Lilac Bloomsday Association directors say they’ll require runners and walkers to show their official race tags before lining up for the start of this year’s run. Bloomsday, which occurs on May 5, is the second-largest timed road race in the country.
Retired former Spokane Assistant Police Chief Al Odenthal, who now serves as Bloomsday security director, said that’s one of several changes in this year’s race to ensure greater safety for runners, walkers and spectators at the May 5 event.
Those changes follow the explosions of two bombs that killed three people and injured more than 150 at this week’s Boston Marathon.
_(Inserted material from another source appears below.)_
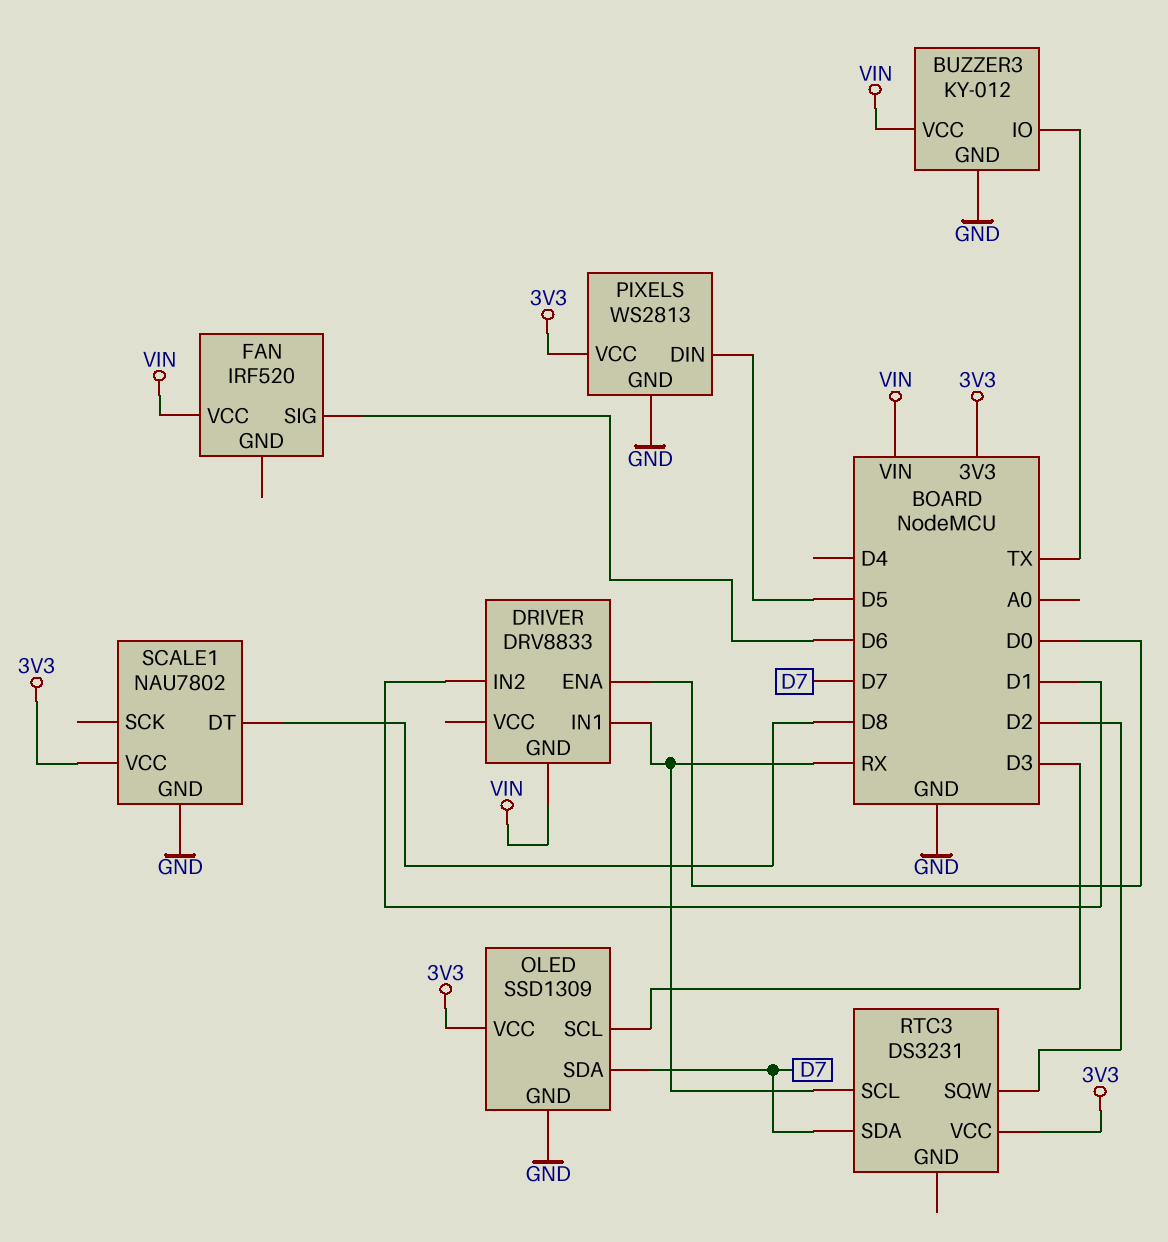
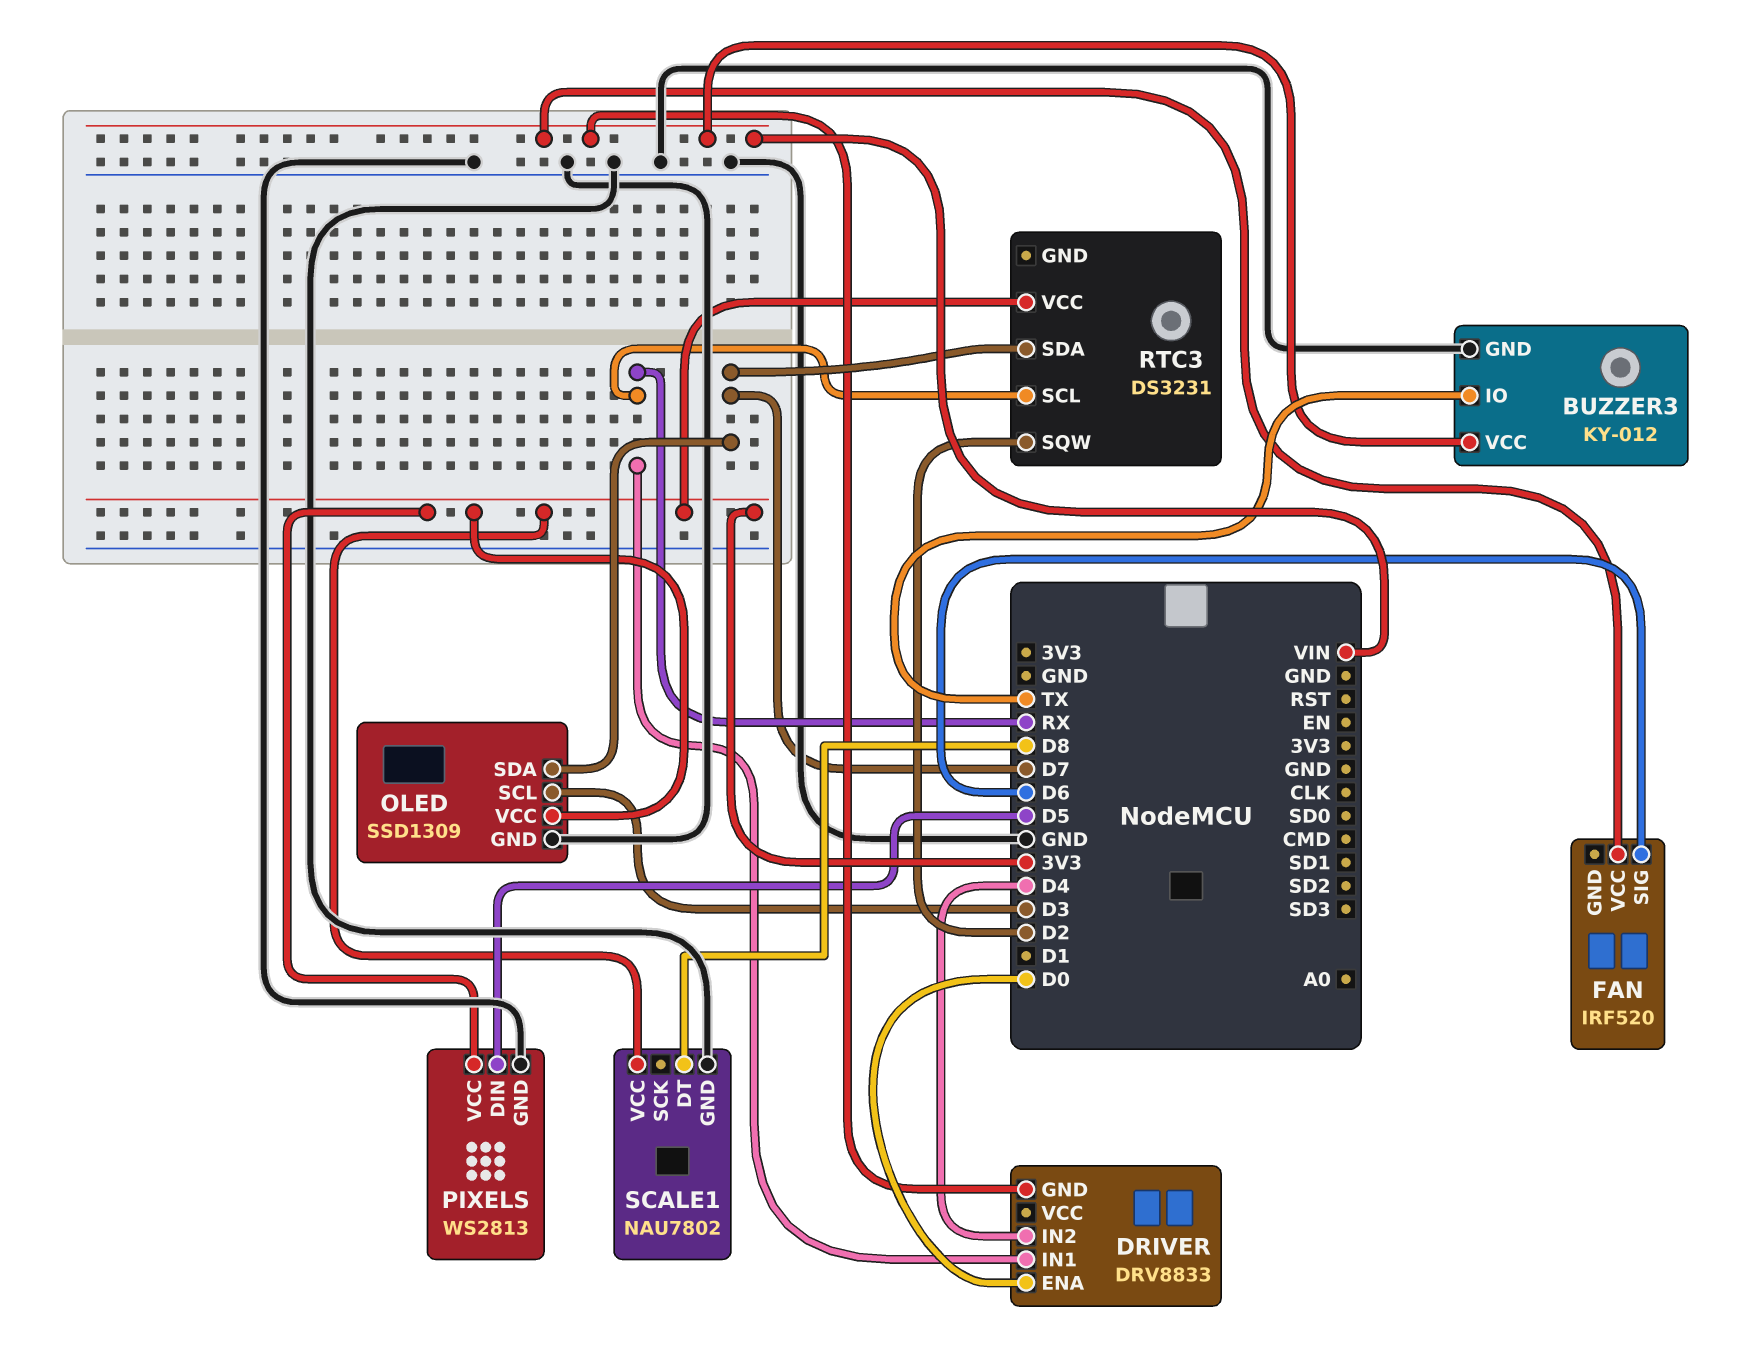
DRIVER pin IN2: D1 -> D4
Odenthal took part in a press conference Thursday organized by the Bloomsday board in response to the Boston events.
“Some things that we’ll do we can discuss, and other things we will not be able to discuss,” Odenthal said of the security changes.
On race days in recent years, crowds generally moved through downtown to and from start areas with little difficulty. Street barricades were in place to separate the color-coded line-up areas from spectators.
This year those street barricades will be monitored more carefully by volunteers, Odenthal said.
“We have not been particularly specific about who would go into those (participant) loading zones,” he said. Family members or spectators often got into the starting area in years past.
“But now, unless you have a participant bib, we’ll stop you at the cross-street barricades,” he said.
The location of downtown starting areas hasn’t changed. The monitored barricades will create a four-sided protected area, starting along Main Avenue on the north and Sprague Avenue on the south, and Lincoln Street on the west and Browne Avenue on the east.
Bloomsday has enough volunteers to take on that task, Odenthal said.
Bloomsday board member Jon Neill also announced that 50,000 “Spokane Stands with Boston” lilac-colored bracelets will be presented to people picking up race packets the weekend of Bloomsday. They’ll also be distributed to participants in the Junior Bloomsday and Marmot March kids’ runs the day before the Bloomsday race.
The bracelets will be a way for Bloomsday and Spokane to show solidarity and that “our community stands strong and our spirits will not be dampened” by the terrorist bombings that occurred near the Boston Marathon finish line.
Washington Trust Bank is helping pay for the bracelets.